Permission Granted: Rest, Heal, Breathe
There’s this unspoken rule most women live by: if you’re not running yourself ragged, are you even trying? Somewhere between the carpool line, the emails at midnight, the folding of laundry, the fixing of dinner, the checking in on everyone else’s needs , we decided exhaustion was a badge of honor.
But here’s the truth: exhaustion is not glamorous. It’s not noble. It’s not proof that you’re doing life “right.” It’s proof that you’ve been taught to forget yourself.
I spent years convincing myself that I could only rest once every box was checked, once every crisis was solved, once every person in my life was good and safe and happy. Rest was the prize at the end of the marathon, except the finish line never came.
What I’ve learned, painfully and beautifully, is this: rest is not a reward. Rest is survival.
Why Women Feel Guilty for Resting
Let’s be honest. We’ve been trained to believe that slowing down is lazy. We attach words like “selfish” or “unproductive” to the act of doing nothing. And yet, if you watch a man take a nap on the couch after work, it’s perfectly acceptable. No judgment, no guilt, no internal spiral of shame.
Women? We’re different. We nap and immediately wake up apologizing for it. “Sorry, I was just lying down for a second…” As if we’ve committed a crime against humanity.
But here’s the kicker: when we don’t rest, we unravel. Our bodies shut down. Our creativity dries up. Our patience vanishes. And then we wonder why we snap at the people we love or why joy feels so out of reach.
Rest as a Radical Act
Here’s what I want you to try on today: rest is radical. It’s saying to the world, “I matter enough to pause.” It’s reclaiming a power you’ve been told to give away.

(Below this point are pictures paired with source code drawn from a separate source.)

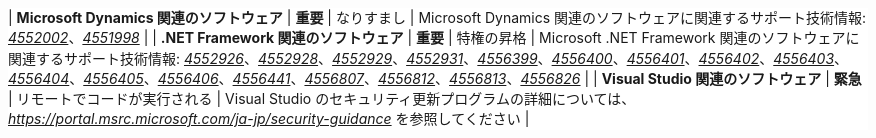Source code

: | **Microsoft Dynamics 関連のソフトウェア**                                                                                                                                                                                                                                                                                                                                                                                                                                                                                                       | **重要**       | なりすまし                   | Microsoft Dynamics 関連のソフトウェアに関連するサポート技術情報: [_4552002_](https://support.microsoft.com/ja-jp/help/4552002)、[_4551998_](https://support.microsoft.com/ja-jp/help/4551998)                                                                                                                                                                                                                                                                                                                                                                                                                                                                                                                                                                                                                                                                                                                                                                                                                                                                                                                                                                                        |
| **.NET Framework 関連のソフトウェア**                                                                                                                                                                                                                                                                                                                                                                                                                                                                                                           | **重要**       | 特権の昇格                   | Microsoft .NET Framework 関連のソフトウェアに関連するサポート技術情報: [_4552926_](https://support.microsoft.com/ja-jp/help/4552926)、[_4552928_](https://support.microsoft.com/ja-jp/help/4552928)、[_4552929_](https://support.microsoft.com/ja-jp/help/4552929)、[_4552931_](https://support.microsoft.com/ja-jp/help/4552931)、[_4556399_](https://support.microsoft.com/ja-jp/help/4556399)、[_4556400_](https://support.microsoft.com/ja-jp/help/4556400)、[_4556401_](https://support.microsoft.com/ja-jp/help/4556401)、[_4556402_](https://support.microsoft.com/ja-jp/help/4556402)、[_4556403_](https://support.microsoft.com/ja-jp/help/4556403)、[_4556404_](https://support.microsoft.com/ja-jp/help/4556404)、[_4556405_](https://support.microsoft.com/ja-jp/help/4556405)、[_4556406_](https://support.microsoft.com/ja-jp/help/4556406)、[_4556441_](https://support.microsoft.com/ja-jp/help/4556441)、[_4556807_](https://support.microsoft.com/ja-jp/help/4556807)、[_4556812_](https://support.microsoft.com/ja-jp/help/4556812)、[_4556813_](https://support.microsoft.com/ja-jp/help/4556813)、[_4556826_](https://support.microsoft.com/ja-jp/help/4556826) |
| **Visual Studio 関連のソフトウェア**                                                                                                                                                                                                                                                                                                                                                                                                                                                                                                            | **緊急**       | リモートでコードが実行される | Visual Studio のセキュリティ更新プログラムの詳細については、_<https://portal.msrc.microsoft.com/ja-jp/security-guidance>_ を参照してください                                                                                                                                                                                                                                                                                                                                                                                                                                                                                                                                                                                                                                                                                                                                                                                                                                                                                                                                                                                                                                         |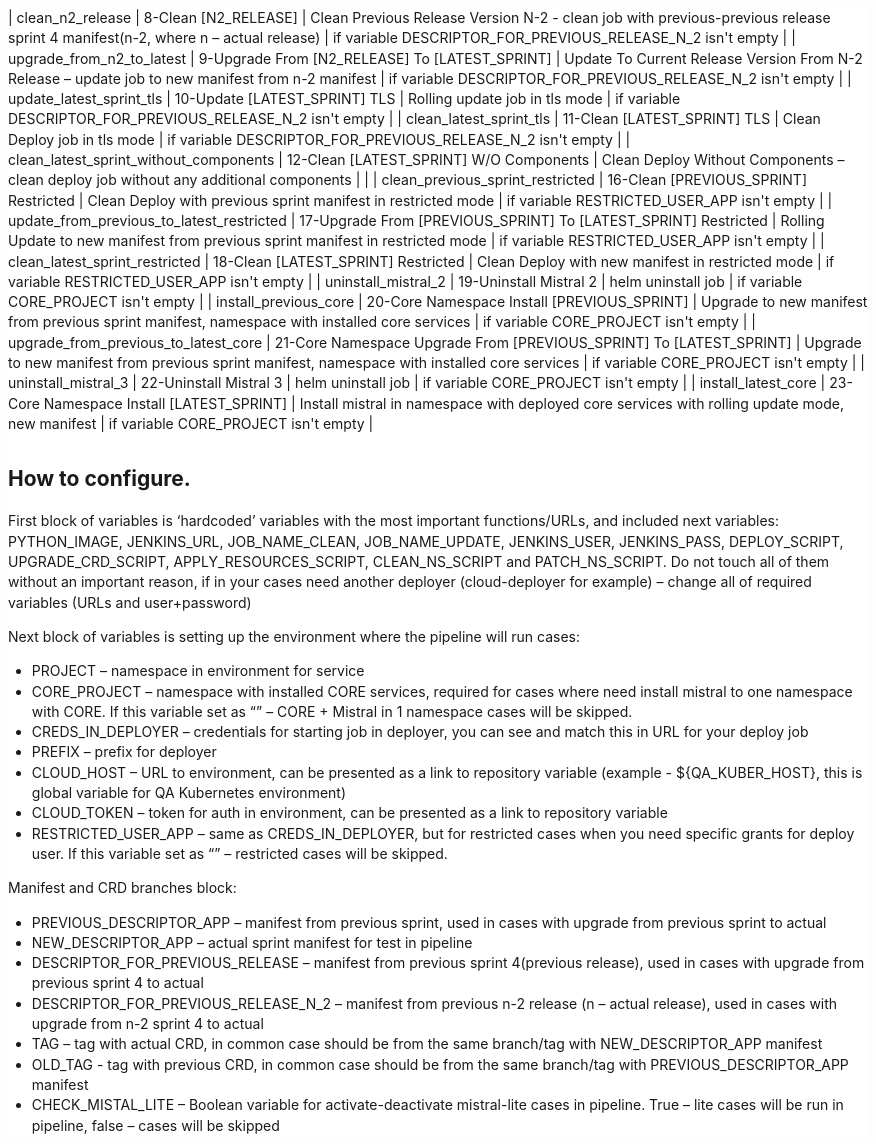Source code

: | clean_n2_release                  | 8-Clean [N2_RELEASE]                 | Clean Previous Release Version N-2 - clean job with previous-previous release sprint 4 manifest(n-2, where n – actual release)       | if variable DESCRIPTOR_FOR_PREVIOUS_RELEASE_N_2 isn't empty |
| upgrade_from_n2_to_latest              | 9-Upgrade From [N2_RELEASE] To [LATEST_SPRINT] | Update To Current Release Version From N-2 Release – update job to new manifest from n-2 manifest                                                    | if variable DESCRIPTOR_FOR_PREVIOUS_RELEASE_N_2 isn't empty |
| update_latest_sprint_tls              | 10-Update [LATEST_SPRINT] TLS | Rolling update job in tls mode                                                    | if variable DESCRIPTOR_FOR_PREVIOUS_RELEASE_N_2 isn't empty |
| clean_latest_sprint_tls              | 11-Clean [LATEST_SPRINT] TLS | Clean Deploy job in tls mode                                                     | if variable DESCRIPTOR_FOR_PREVIOUS_RELEASE_N_2 isn't empty |
| clean_latest_sprint_without_components            | 12-Clean [LATEST_SPRINT] W/O Components                    | Clean Deploy Without Components – clean deploy job without any additional components                                             |                                                             |
| clean_previous_sprint_restricted           | 16-Clean [PREVIOUS_SPRINT] Restricted                   | Clean Deploy with previous sprint manifest in restricted mode                                      | if variable RESTRICTED_USER_APP isn't empty                 |
| update_from_previous_to_latest_restricted       | 17-Upgrade From [PREVIOUS_SPRINT] To [LATEST_SPRINT] Restricted              | Rolling Update to new manifest from previous sprint manifest in restricted mode                         | if variable RESTRICTED_USER_APP isn't empty                 |
| clean_latest_sprint_restricted           | 18-Clean [LATEST_SPRINT] Restricted                   | Clean Deploy with new manifest in restricted mode                                                  | if variable RESTRICTED_USER_APP isn't empty                 |
| uninstall_mistral_2                        | 19-Uninstall Mistral 2                                | helm uninstall job                                                                              | if variable CORE_PROJECT isn't empty                        |
| install_previous_core                  | 20-Core Namespace Install [PREVIOUS_SPRINT]            | Upgrade to new manifest from previous sprint manifest, namespace with installed core services   | if variable CORE_PROJECT isn't empty                        |
| upgrade_from_previous_to_latest_core                 | 21-Core Namespace Upgrade From [PREVIOUS_SPRINT] To [LATEST_SPRINT]               | Upgrade to new manifest from previous sprint manifest, namespace with installed core services   | if variable CORE_PROJECT isn't empty                        |
| uninstall_mistral_3                        | 22-Uninstall Mistral 3                                | helm uninstall job                                                                              | if variable CORE_PROJECT isn't empty                        |
| install_latest_core                   | 23-Core Namespace Install [LATEST_SPRINT]                 | Install mistral in namespace with deployed core services with rolling update mode, new manifest | if variable CORE_PROJECT isn't empty                        |

## How to configure.
First block of variables is ‘hardcoded’ variables with the most important functions/URLs, and included next variables: PYTHON_IMAGE, JENKINS_URL, JOB_NAME_CLEAN, JOB_NAME_UPDATE, JENKINS_USER, JENKINS_PASS, DEPLOY_SCRIPT, UPGRADE_CRD_SCRIPT, APPLY_RESOURCES_SCRIPT, CLEAN_NS_SCRIPT and PATCH_NS_SCRIPT.
Do not touch all of them without an important reason, if in your cases need another deployer (cloud-deployer for example) – change all of required variables (URLs and user+password)

Next block of variables is setting up the environment where the pipeline will run cases:
* PROJECT – namespace in environment for service
* CORE_PROJECT – namespace with installed CORE services, required for cases where need install mistral to one namespace with CORE. If this variable set as “” – CORE + Mistral in 1 namespace cases will be skipped. 
* CREDS_IN_DEPLOYER – credentials for starting job in deployer, you can see and match this in URL for your deploy job
* PREFIX – prefix for deployer
* CLOUD_HOST – URL to environment, can be presented as a link to repository variable (example - ${QA_KUBER_HOST}, this is global variable for QA Kubernetes environment)
* CLOUD_TOKEN – token for auth in environment, can be presented as a link to repository variable
* RESTRICTED_USER_APP – same as CREDS_IN_DEPLOYER, but for restricted cases when you need specific grants for deploy user. If this variable set as “” – restricted cases will be skipped.

Manifest and CRD branches block:
* PREVIOUS_DESCRIPTOR_APP – manifest from previous sprint, used in cases with upgrade from previous sprint to actual
* NEW_DESCRIPTOR_APP – actual sprint manifest for test in pipeline
* DESCRIPTOR_FOR_PREVIOUS_RELEASE – manifest from previous sprint 4(previous release), used in cases with upgrade from previous sprint 4 to actual
* DESCRIPTOR_FOR_PREVIOUS_RELEASE_N_2 – manifest from previous n-2 release (n – actual release), used in cases with upgrade from n-2 sprint 4 to actual
* TAG – tag with actual CRD, in common case should be from the same branch/tag with NEW_DESCRIPTOR_APP manifest
* OLD_TAG - tag with previous CRD, in common case should be from the same branch/tag with PREVIOUS_DESCRIPTOR_APP manifest
* CHECK_MISTAL_LITE – Boolean variable for activate-deactivate mistral-lite cases in pipeline. True – lite cases will be run in pipeline, false – cases will be skipped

Rest doesn’t always mean a spa weekend in Napa (though, let’s be honest, I wouldn’t turn one down). Sometimes it’s a ten-minute walk without your phone. Sometimes it’s locking the bathroom door and running the bath even when the dishes are still in the sink. Sometimes it’s choosing sleep over one more episode on Netflix.
Rest isn’t glamorous, but it is life-saving.

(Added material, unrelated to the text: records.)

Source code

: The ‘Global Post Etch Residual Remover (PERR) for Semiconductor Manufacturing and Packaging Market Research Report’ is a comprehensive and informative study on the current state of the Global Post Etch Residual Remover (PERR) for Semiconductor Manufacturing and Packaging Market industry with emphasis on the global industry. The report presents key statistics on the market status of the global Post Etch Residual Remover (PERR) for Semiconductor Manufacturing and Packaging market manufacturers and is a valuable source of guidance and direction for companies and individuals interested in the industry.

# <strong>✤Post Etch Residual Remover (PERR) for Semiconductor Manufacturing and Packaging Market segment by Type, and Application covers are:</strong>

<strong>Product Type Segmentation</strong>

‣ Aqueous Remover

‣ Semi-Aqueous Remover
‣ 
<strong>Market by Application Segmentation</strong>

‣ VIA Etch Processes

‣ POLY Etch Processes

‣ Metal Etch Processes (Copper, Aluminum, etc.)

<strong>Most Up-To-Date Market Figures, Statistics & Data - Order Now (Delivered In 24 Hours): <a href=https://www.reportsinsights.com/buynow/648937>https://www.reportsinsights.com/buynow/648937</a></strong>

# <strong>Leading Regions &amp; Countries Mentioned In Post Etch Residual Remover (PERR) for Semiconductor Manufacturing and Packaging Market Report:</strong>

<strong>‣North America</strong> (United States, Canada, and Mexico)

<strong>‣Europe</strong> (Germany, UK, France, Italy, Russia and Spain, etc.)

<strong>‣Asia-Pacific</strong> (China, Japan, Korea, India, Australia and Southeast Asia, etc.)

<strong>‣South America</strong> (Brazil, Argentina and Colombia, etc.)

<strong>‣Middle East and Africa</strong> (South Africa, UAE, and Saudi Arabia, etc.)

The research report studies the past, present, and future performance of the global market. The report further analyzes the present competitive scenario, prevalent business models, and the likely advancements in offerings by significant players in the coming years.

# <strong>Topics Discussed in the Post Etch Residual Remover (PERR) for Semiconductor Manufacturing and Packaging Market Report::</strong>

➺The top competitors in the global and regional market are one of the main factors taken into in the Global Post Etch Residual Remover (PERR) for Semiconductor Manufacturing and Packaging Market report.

What Rest Looks Like in Real Life
For me, rest looked like admitting that my body had limits after cancer. It meant learning that recovery isn’t a race. It meant not apologizing for quiet nights at home while the rest of the world scrolled Instagram in sequins and heels.
For you, rest may look like:
Saying “no” to an invitation that drains you.
Canceling the plan you said yes to only because you felt obligated.
Letting the laundry pile wait another day.
Choosing to read, breathe, or simply sit still.
Rest is permission. Rest is medicine. Rest is the way we rebuild the kind of strength that doesn’t just carry others, but carries ourselves.
The Takeaway
If no one has ever said this to you before, let me be the first: you are allowed to rest. You are allowed to heal. You are allowed to breathe.
The world won’t fall apart if you stop for a moment. But you might, if you don’t.
So today, grant yourself the permission you’ve been waiting for. Permission to nap. Permission to pause. Permission to take up space without proving a single thing.
Rest is not selfish. Rest is survival. Rest is power.
And maybe, just maybe, rest is the most radical love story we ever write with ourselves.